While you don’t think of Sean Connery, even in his James Bond-busting roles, as a go-to actor for NYC-centric director Sidney Lumet, they actually worked together five times.* Notably, sans toupeé in four of the five, including this police downer where Connery’s twenty-year vet can’t hold back once he starts interrogating Ian Bannen’s serial child molester. Nothing’s been proved, but Connery ‘noses’ him out. After so many cases, so much violence, so much time on horror after horror (brought back in subliminal edits), he’s just knows. He also, tragically, belongs to them in a way, obsessed to the point of losing all control. Structured, after an extended prologue finding the missing girl, as a series of power-duets between Connery and his superior (Peter Bowles), Connery and his unhappy/unsatisfying wife (Vivien Merchant), Connery and the police internal investigator (Trevor Howard), and finally Connery and the perp (in flashback). The script feels designed as a theatrical play with the whole cast stepping up one-by-one to face Connery.
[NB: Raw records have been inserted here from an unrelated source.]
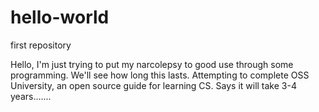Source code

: # hello-world
first repository

Hello, I'm just trying to put my narcolepsy to good use through some programming.
We'll see how long this lasts.
Attempting to complete OSS University, an open source guide for learning CS.
Says it will take 3-4 years.......


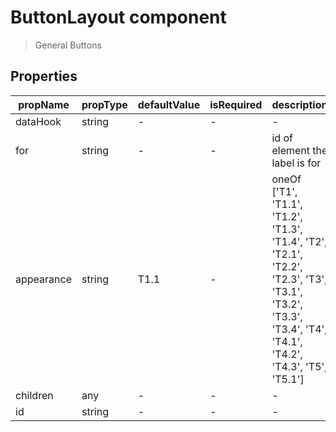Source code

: # ButtonLayout component

> General Buttons

## Properties

| propName | propType | defaultValue | isRequired | description |
|----------|----------|--------------|------------|-------------|
| dataHook | string | - | - | - |
| for | string | - | - | id of element the label is for |
| appearance | string | T1.1 | - | oneOf ['T1', 'T1.1', 'T1.2', 'T1.3', 'T1.4', 'T2', 'T2.1', 'T2.2', 'T2.3', 'T3', 'T3.1', 'T3.2', 'T3.3', 'T3.4', 'T4', 'T4.1', 'T4.2', 'T4.3', 'T5', 'T5.1']
| children | any | - | - | - |
| id | string | - | - | - |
And that becomes a problem, something Lumet seems painfully aware of as he tries, without much success, to pull everyone back from clobbering the camera with over-emoting using Gerry Fisher’s grungy color scheme & smudgy lighting to contrast with some tricky camera effects. (It was either that or have Connery make like Rod Steiger in THE PAWNBROKER/’64 and stab his hand on a desk receipt nail. Yikes!) Made fast and cheap, the film is quite an achievement in some ways, a technical/professional marvel at the 1 mill. price, but also brutally obvious.* And it’s not the only Lumet/Connery film to feel that way.
ATTENTION MUST BE PAID: I kept writing THE OFFENSE instead of THE OFFENCE. The ‘wrong’ spelling a better fit.
DOUBLE-BILL/LINK: *Brutally obvious, a perfect description of the first Connery/Lumet collaboration, THE HILL/’65. https://maksquibs.blogspot.com/2022/05/the-hill-1965.html
SCREWY THOUGHT OF THE DAY: *No doubt, we’ve got this backwards in that it was more likely Lumet was a ‘go-to’ director for Connery, certainly so here.